黄色が高市氏、緑が石破氏です。神奈川が小泉氏、栃木は茂木氏ということで、やはり地元というのは強いですが、党員票としては、高市氏と石破氏が他の候補者に大きく差をつけて圧勝しました。

その結果、1回目の投票で高市氏が議員票72票、党員票109票ということで181票、石破氏が議員票46票、党員票108票で154票という結果になりました。

青井キャスター:
高市氏の1回目の党員票が109票で、かなり入ったなと驚きました。

高田圭太政治部デスク:
北海道を除く、宮城、埼玉、東京、千葉、愛知、京都、福岡、大阪といった大都市は、高市氏が強く、そこでの票が伸びました。恐らく、若い有権者の方が多いと思いますが、そこに高市氏の主張が響いたということになると思います。

青井キャスター:
前評判が高かった小泉氏ですが、なかなか票を伸ばせなかったですね。

高田政治部デスク:
そうですね。やはり選挙戦中に報じられた、答弁の不安定さや短い言葉で語るのが裏目に出た印象です。また、自民党の保守系の支持者にとっては選択的夫婦別姓や、そういった考え方についての反発もあったと思います。

青井キャスター:
そして、決選投票を見ていきたいと思います。決選投票は1回目の投票と比べ、石破氏がかなり伸ばしました。票の流れはどうなったのですか?

高田政治部デスク:
当初予想されていたのが高市氏については、麻生氏のグループが支援し、小林氏の保守系の票、そして茂木氏の派閥の票などが乗りました。

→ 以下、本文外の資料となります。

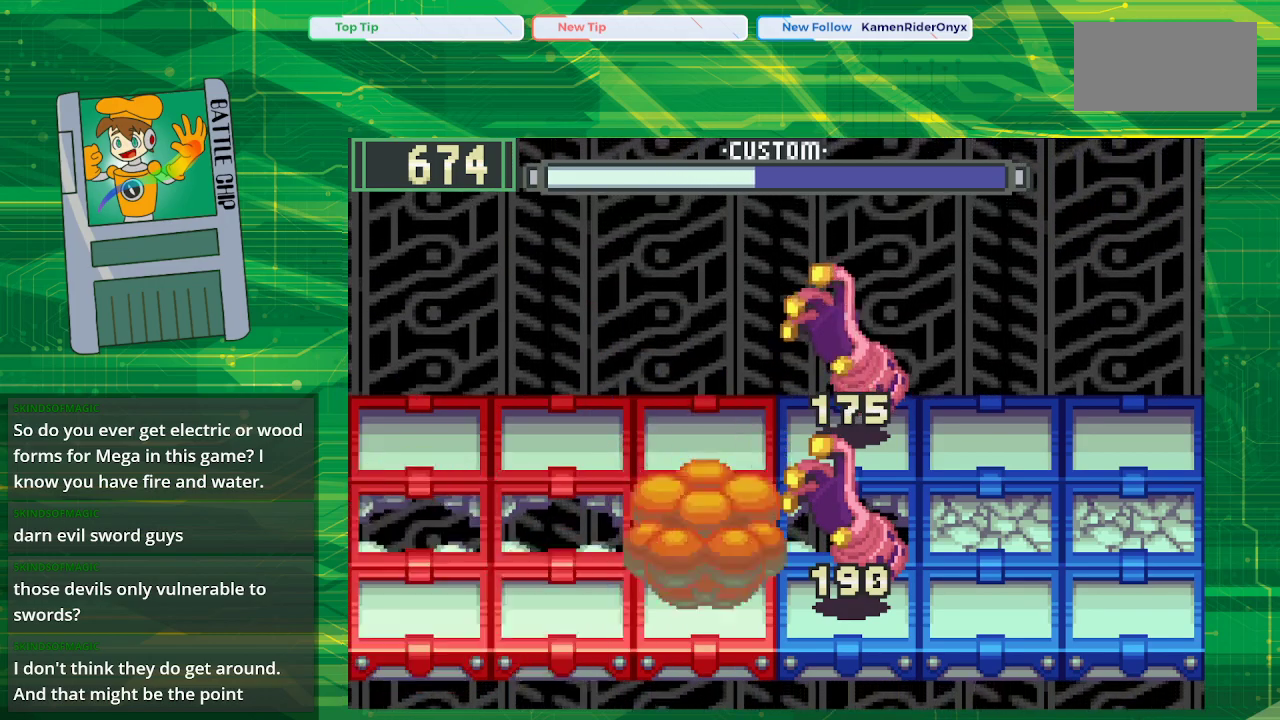
{"buttons": [], "events": [[50, "DPAD_RIGHT", "down"], [83, "B", "down"], [200, "B", "up"], [217, "DPAD_RIGHT", "up"], [250, "B", "down"], [333, "B", "up"], [417, "B", "down"], [483, "B", "up"]]}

石破氏の方は、菅氏や林氏、岸田首相のグループが付きました。やや高市氏の方が多いかなと思ったのですが、恐らく中間的な小泉氏を今回支持した人たちのかなり多くの部分が、石破氏に流れて、岸田派もほぼ一体になりました。

茂木派の中でも参議院を中心に流れた票があり、この辺が恐らく「高市氏では次の総選挙は必ずしも勝てないんじゃないか。石破氏の方が幅広い支持を得られて、国も安定するのではないか」というところで、土壇場で地殻変動が起きて石破氏の方が有利になったのではないかというふうに見られます。

青井キャスター:
石破氏の票が1回目の46票から189票ということで、かなり動いたイメージですよね。

SPキャスター柳澤秀夫さん:
そうですね。決選投票になったらどう動くか決めていたとはいえ、1回目と2回目で議員票がこれだけの違いが出てきているというのは、一体何が起きてたのかなと、ちょっと大きいクエスチョンマークですよ。

石破さんへの“安心感”が勝ったか

青井キャスター:
石破氏が良かったのか、それとも高市氏が嫌だったのでしょうか。そのあたりの感情はどうでしょう?

高田政治部デスク:
両方あると思いますけれど、高市氏への警戒感というのが、あったと思います。「リーフレット問題」で、高市陣営だけが送ったことについて、かなりの批判が出て、高市氏が必ずしも党内で人望は厚くはないんです。そこの部分で、高市氏とはあまり一緒にやりたくないなと思う人が、思ったよりいたということだと思います。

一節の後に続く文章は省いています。